Every business owner has their highs and lows, good and bad days, and during those days of exhaustion every business owner has considered throwing in the towel. Sometimes the weight of continually pushing the business up hill turns on us and the financial debt rolls back over us. We all understand and we have all been there. It just a matter of if we want to get back up and push again or quit.
When you consider leaving and closing your business instead of selling it there are a few choices to think about. We have seen those signs in business windows saying “Liquidation Sale”, “Going Out of Business” or “Everything Must Go”. The owner’s choice in this situation is instead of selling the business as a whole, they are going to close it down and sell it in parts.
Liquidation generally means that the company will sell its assets and any sale proceeds will go to pay off their creditors. If there are no creditors or, if there is any money remaining after repayment of debt, then the final proceeds are then distributed to the owner.
The challenge in liquidating is when the sale proceeds do not satisfy the debts on those assets sold. The business owner should negotiate with each debt holder and speak with legal counsel on the ramifications of the difference. I have seen some desperate business owners sell the assets, not pay off the debt, and keep the cash for themselves. There are some very serious legal issues around this and I would strongly suggest any business owner considering liquidation where the debt exceeds the cash value, get legal advice.
Bankruptcy is very different from liquidation. Bankruptcy is a legal process where an individual or company legally declares its inability to pay off debts. Consider this process like you going in front of a judge, on your knees, and saying “uncle” or “I give”. You are asking the courts to tell your debtors that you have no money to pay them back and thus “forgive” the debt you owe them.
The reason why someone would go down this road is when the debt owed is too far in excess of the asset value and there is no way the debt can be repaid. Unfortunately, as in most small business debt cases where the owners have personally guaranteed the company debt, this means that all available assets (both business and personal) are liquidated and the proceeds are distributed to creditors.
There are different chapters of bankruptcy under federal bankruptcy code and they are Chapter 7, which is liquidation of the assets; Chapter 11, which is about the reorganization of the company; or Chapter 13, which relates to work-outs of debts by individuals. Once the courts have legally approved the bankruptcy and the debtor turns over all their assets to the court-appointed trustee, then they are relieved from the payment of any previous debts.
Any business owner that is considering bankruptcy should speak to an attorney. Here is a great piece of advice one bankruptcy attorney gave my client considering bankruptcy. He sat my client down and told him to consider himself a pilot and accept that the plane he is flying is going to crash. There will be a crash landing and the plane will be destroyed. The goal of the attorney is to help talk the pilot through the landing so he is to be able to walk away from the accident. Hopefully he will be able to walk away, with or without injuries he could not promise, but at least he is alive to live another day.

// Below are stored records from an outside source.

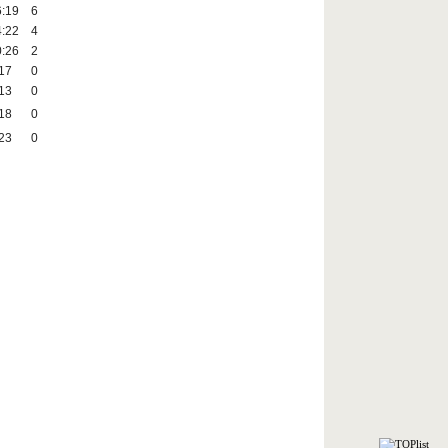
6:19
6
4:22
4
0:26
2
17
0
13
0
18
0
23
0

That is a great analogy every business owner needs to think about before they go down this road. I know no one wants to go into bankruptcy but be honest with yourself, your family and close friends when you do. It will be a bumpy, scaring and exhausting crash landing but hopefully at the end you can walk away and start over.
Whether you liquidate your business yourself or go through the legal process of bankruptcy you will need a very good team of legal and tax advisors that understand your situation and the legal process. Please don’t be penny wise and pound foolish on this one. Get good help, listen to them and hold on.